Central bank meetings
 
  • Australia will kick off the week’s central bank meetings on Tuesday, followed a day later by the release of GDP estimate for the first quarter. These have the potential to move the Aussie dollar sharply, with the commodity dollar surging back over the past couple on months, as investors decided that the Australian economy would not be impacted as badly as some of the other regions in the world. The Reserve bank of Australia (RBA) launched its first ever quantitative easing (QE) programme a couple of months ago, but then begun winding down its purchases of Australian government bonds.

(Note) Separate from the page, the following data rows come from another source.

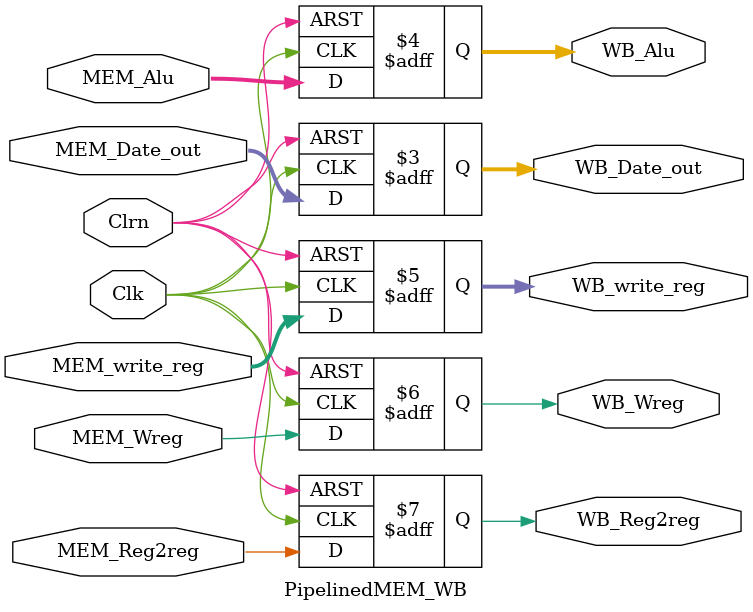
<source format=v>
`timescale 1ns / 1ps


module PipelinedMEM_WB(MEM_Wreg,MEM_Reg2reg,MEM_Date_out,MEM_Alu,MEM_write_reg,Clk,Clrn,
                             WB_Wreg,WB_Reg2reg,WB_Date_out,WB_Alu,WB_write_reg);
    input [31:0]MEM_Date_out,MEM_Alu;
    input [4:0] MEM_write_reg;
    input       MEM_Wreg,MEM_Reg2reg;
    input       Clk,Clrn;
    output [31:0]WB_Date_out,WB_Alu;
    output [4:0] WB_write_reg;
    output       WB_Wreg,WB_Reg2reg;
    reg [31:0]WB_Date_out,WB_Alu;
    reg [4:0] WB_write_reg;
    reg       WB_Wreg,WB_Reg2reg;
    always @(negedge Clrn or posedge Clk)
        if(Clrn == 0)//清零端为0，清零
          begin
            WB_Wreg <= 0;
            WB_Reg2reg <= 0;
            WB_Date_out <= 0;
            WB_Alu <= 0;
            WB_write_reg <= 0;
          end
        else
          begin//清零端不为0，进行赋值
            WB_Wreg <= MEM_Wreg;
            WB_Reg2reg <= MEM_Reg2reg;
            WB_Date_out <= MEM_Date_out;
            WB_Alu <= MEM_Alu;
            WB_write_reg <= MEM_write_reg;
          end
endmodule

</source>
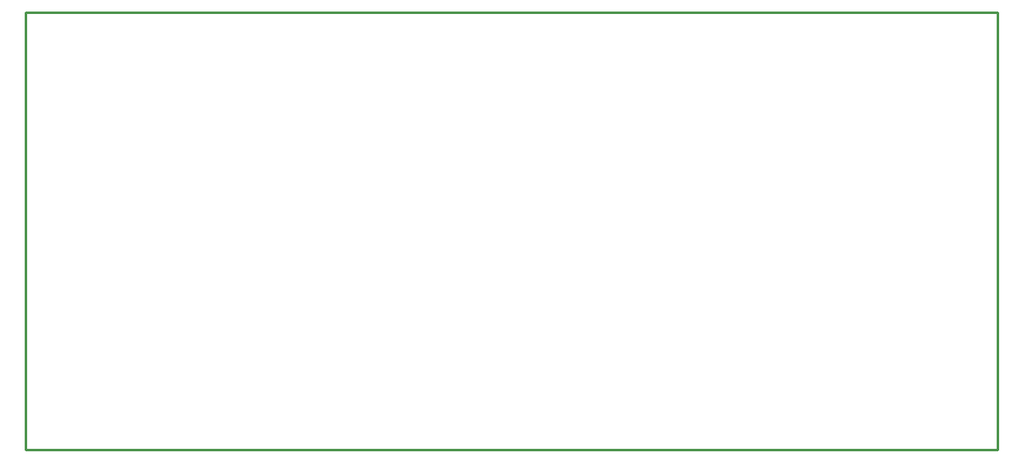
<source format=gko>
G04 Layer_Color=16711935*
%FSLAX25Y25*%
%MOIN*%
G70*
G01*
G75*
%ADD10C,0.01000*%
D10*
X201772Y231299D02*
Y408465D01*
X595472D01*
Y231299D02*
Y408465D01*
X201772Y231299D02*
X595472D01*
M02*

</source>
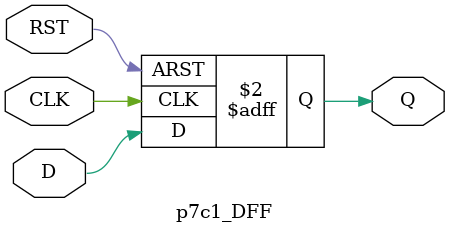
<source format=v>
`timescale 1ns / 1ps


module p7c1_DFF(
    input D,CLK,RST,
    output reg Q
    );
    always @(posedge CLK,posedge RST)begin
        if(RST) Q<=1'b0;
        else Q<=D;
    end
endmodule

</source>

If the RBA suggests purchases will increase again then this could undermine the AUD’s rally. The central bank is widely expected to keep rates unchanged at 0.25%. Meanwhile, Australian GDP is expected to print 0.4% q/q, which would be some achievement given the big falls in growth elsewhere in the world due to Covide-19 lockdown.  
 
  • On Wednesday, the Bank of Canada (BOC) is also expected to keep interest rates unchanged at 0.25%. According to a Reuters poll, nearly all surveyed economists think the BOC will keep its policy at this historic low rate until at least the end of next year as the economy reels from the coronavirus crisis. The central bank needs time to assess how the economy and housing market is coping. So, we are probably talking about another three or four months at least before the BOC gives any major indications about its next move. Therefore, the BOC meeting may not have too much of an impact on the Canadian dollar. The CAD has rallied sharply after the USD/CAD broke key support at 1.3850ish this week. For as long we hold below this level, the path of least resistance would be to the downside for this pair (or higher for the CAD).
 
  • The European Central Bank’s (ECB) policy decision on Thursday will probably the most interesting one to watch out of the three meetings. Analysts are not expecting any rate changes, but it is widely expected the ECB would boost the size of its Pandemic Emergency Purchase Programme (PEPP). The PEPP was unveiled in March and has the capacity for €750 billion of asset purchases. It will be interesting to see how the euro will react should the ECB decide to expand PEPP. This week, the single currency rallied on the back of EU’s proposal for a €750 billion pandemic relief fund.